As the epitome of naughty deeds, puppies have ways of driving their pet parents mad. You wake up to find the garbage on the floor and your socks and shoes shredded. You sit on the couch and your pal jumps on up with you, despite you telling him he's not allowed. Disciplining your puppy is mostly about positivity and a little about distraction.
The most effective way to stop your pup's bad behavior is catching him red-handed. Sometimes that's easy, as in the case of him sounding off with barks or jumping on people. But some bad behaviors aren't so easy to catch until after the deed has long been done, such as trash-picking puppies and sheet shredders. Keep an eye on your puppy at all times. If you notice the house is silent and you don't see the youngster, go looking for him. Puppies can quickly find themselves in lots of trouble when not supervised by their human parents. If you don't catch your pup in the act, it's impossible to discipline him. Disciplining involves modifying his response to a situation, which requires him to be in that situation at the time.
Think of bad behaviors such as getting in the trash, eating wires, tearing up pillows and eating cat litter as opportunistic situations. These are behaviors that are difficult to modify because it's nearly impossible to reward the opposite behavior. That might sound confusing, so think of it like this: you can ignore jumping and reward your puppy only when his four paws are on the ground. He eventually learns that not jumping nets him way more rewards than jumping. You cannot ignore him eating cat litter, and there's no opposite behavior to reward him for. To put an end to such behaviors, distract him with a quick and sharp "ah" when you witness the behavior, and find a way to keep him from engaging in the behavior. That might mean putting a lid on your trash, hiding wires in PVC tubes and keeping him in his crate when you leave the house. Chewing destruction should not persist beyond his teething months -- around 3 to 7 months of age -- unless he's bored or suffers from separation anxiety.

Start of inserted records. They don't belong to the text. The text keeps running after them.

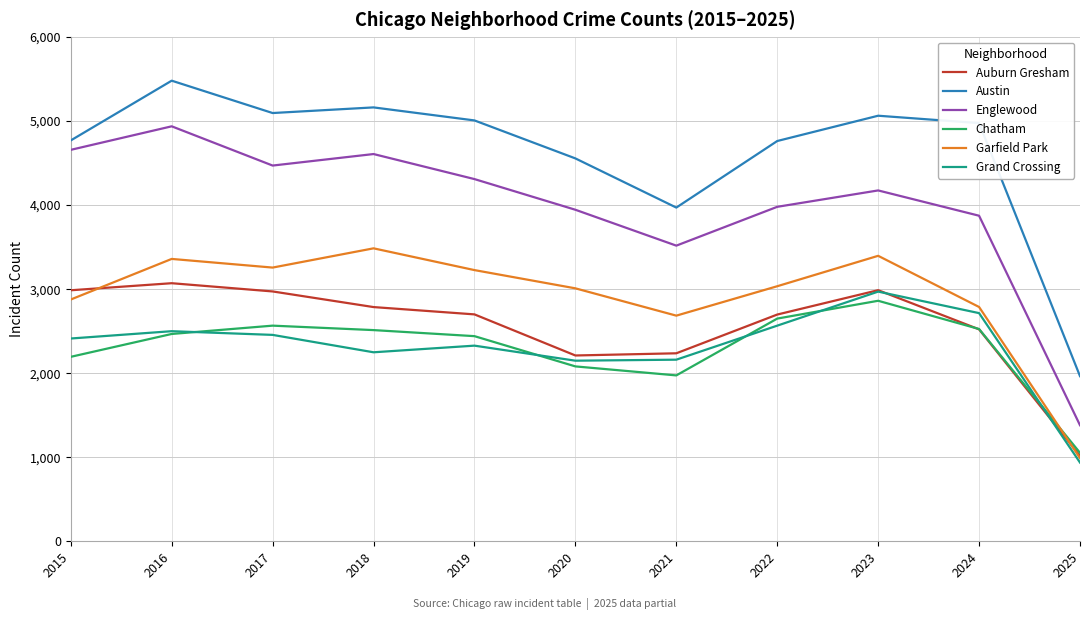

What are all the series names shown in the legend?

Auburn Gresham, Austin, Englewood, Chatham, Garfield Park, Grand Crossing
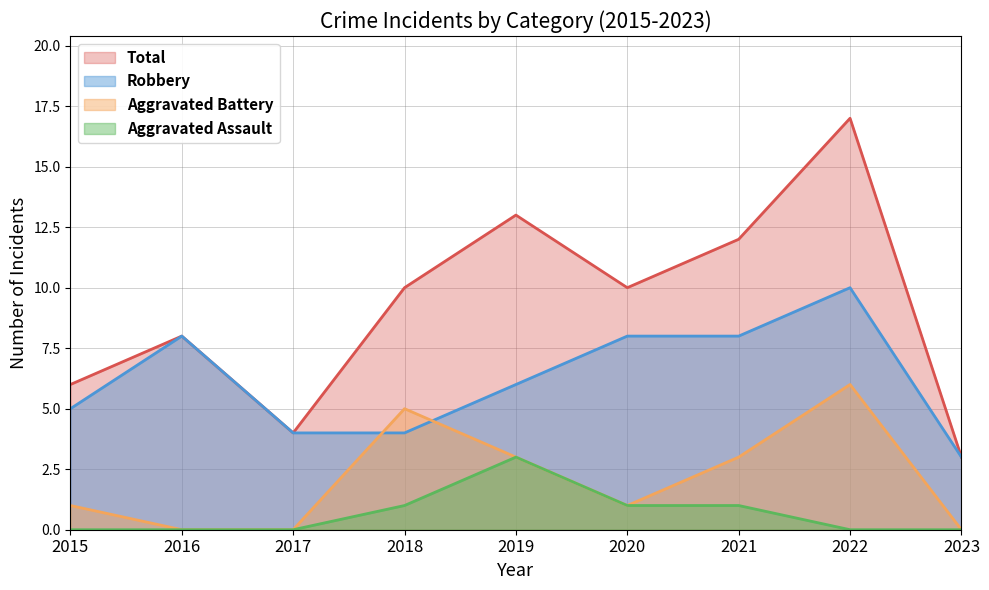

How many lines are shown in the chart?

4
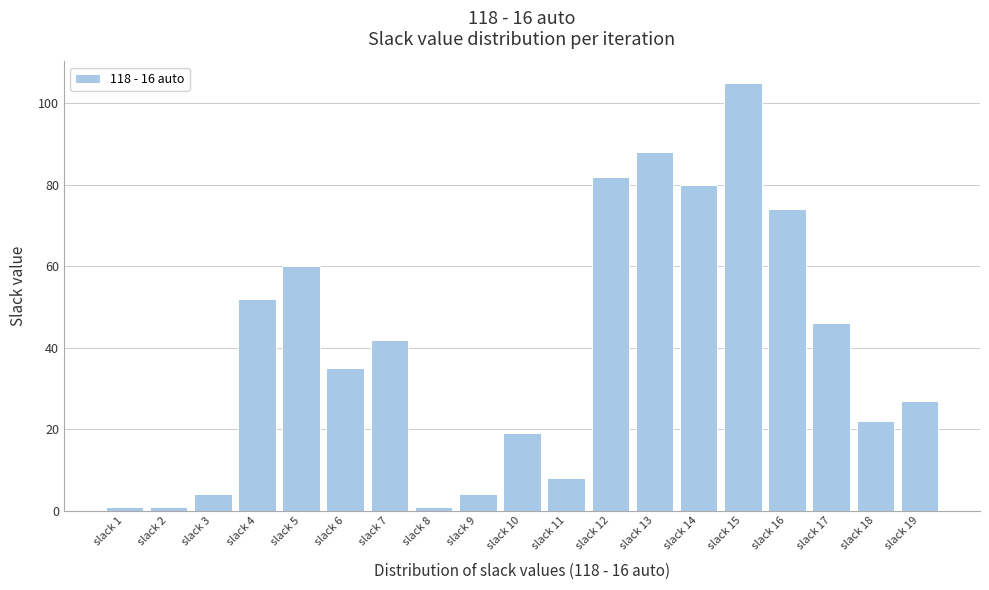

Reading left to right, list all the values displayed in this chart.

slack 1=1	slack 2=1	slack 3=4	slack 4=52	slack 5=60	slack 6=35	slack 7=42	slack 8=1	slack 9=4	slack 10=19	slack 11=8	slack 12=82	slack 13=88	slack 14=80	slack 15=105	slack 16=74	slack 17=46	slack 18=22	slack 19=27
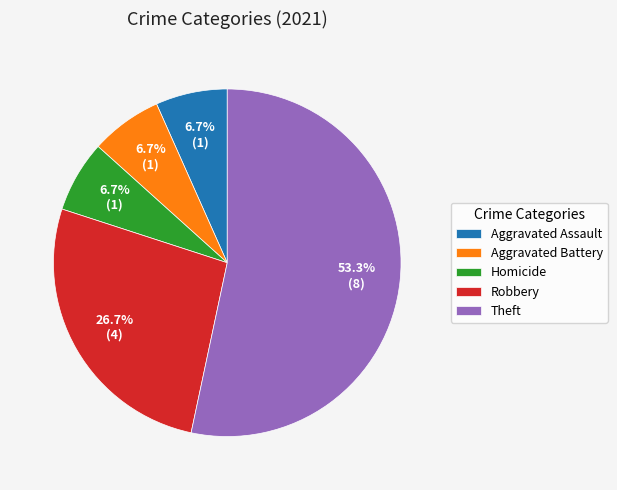

How many slices are in this pie chart?

5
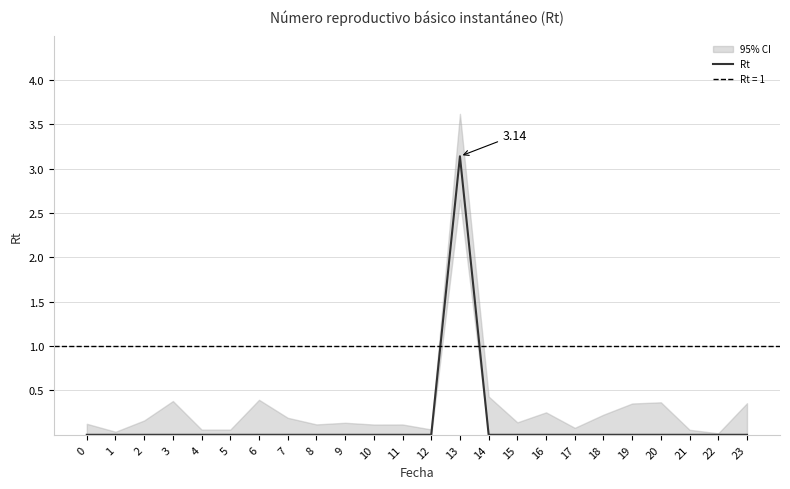

How many values are between 0 and 1?

23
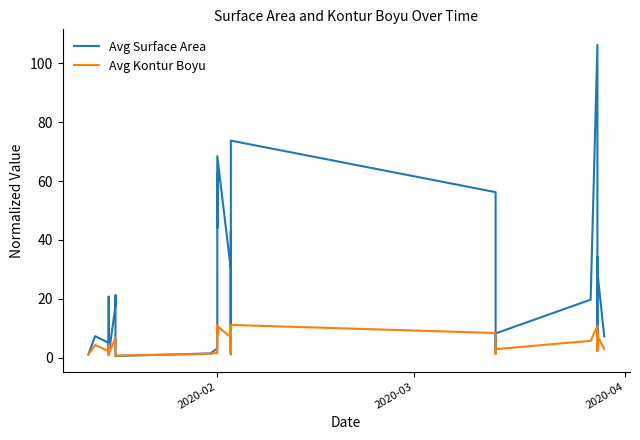

What is the value of the Avg Surface Area point at the 11th from the left?

6.0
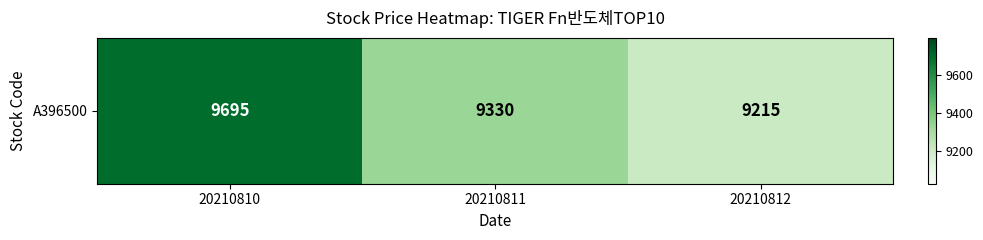

What is the difference between the maximum and minimum values?

480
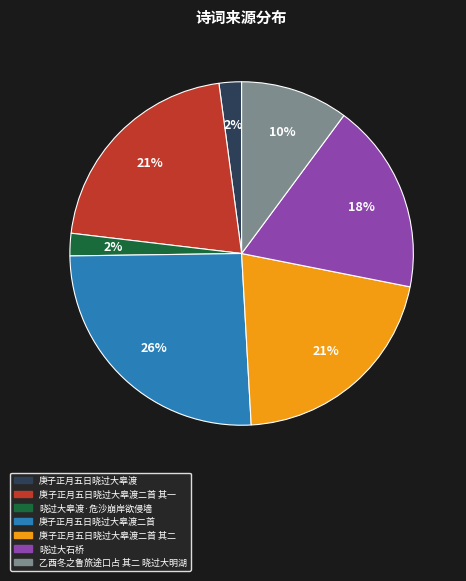

How many slices are in this pie chart?

7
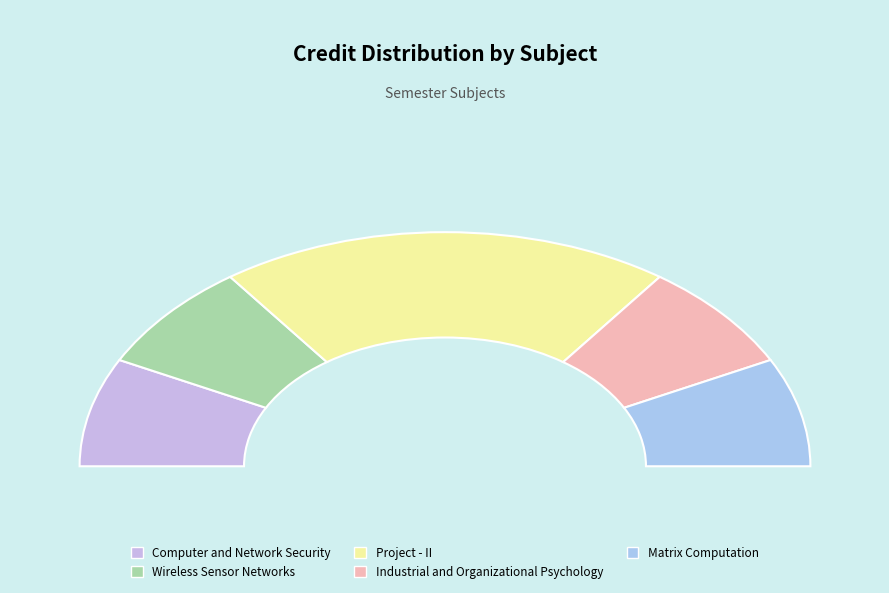

Is it true that Matrix Computation is 15% of the pie?

True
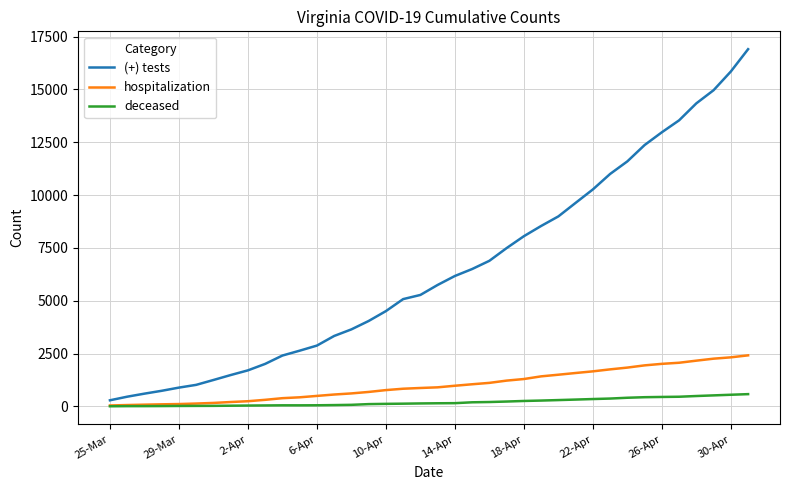

What is the difference between the maximum and minimum values in the deceased series?

574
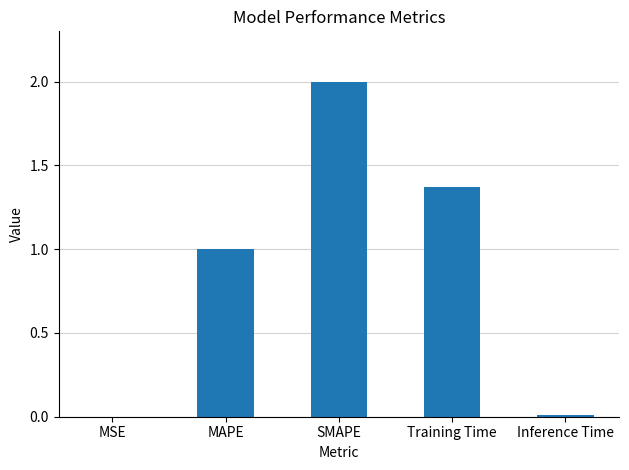

Is it true that the value at Inference Time is 0.0?

True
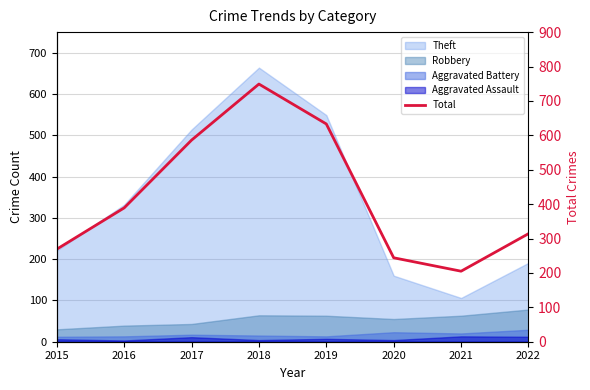

What is the change in value from 2015 to 2017?

+317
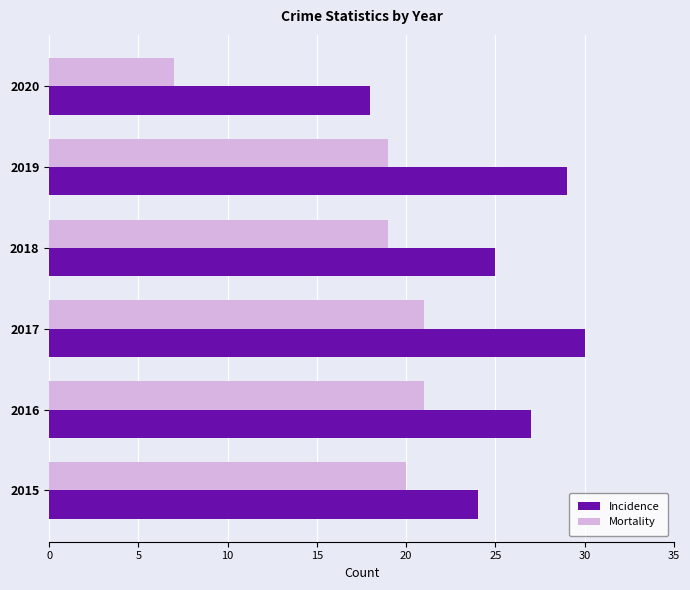

The value of Mortality at 2018 is 19. True or false?

True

Suppose your puppy latches onto your hand with his teeth. Replace your hand with a toy and give your pal lots of praise as he nibbles on it. If he goes for your hand again, jump up, ignore him for about 20 seconds and then offer him a toy. If he takes it, go back to playing with him. You want to ignore bad behaviors like those and reward good behaviors. Some behaviors don't warrant all three actions of ignoring, replacing and rewarding, and some may call for a command. Consider couch jumping, for example. The moment your pup's front feet touch the couch, stand up, say "off" and walk away from the couch. When he jumps off the couch, reward him with a treat.
Stopping your puppy's bad behaviors requires consistency on your part. You can't one day train him to not jump on people and then the next allow him to leap on whomever he wants. You can't correct his mouthing during his teething stage and then turn around and think it's cute when friends or family are over. Your puppy is much like a child, except he grows up a whole lot faster.
Disciplining your pup should never consist of negative reinforcement. In some cases, negative reinforcement may work, but it will typically yield slower and less effective results. It can also cause your puppy to become fearful. Saying "ah" sharply to distract your pup is perfectly fine. Yelling at and smacking him is not.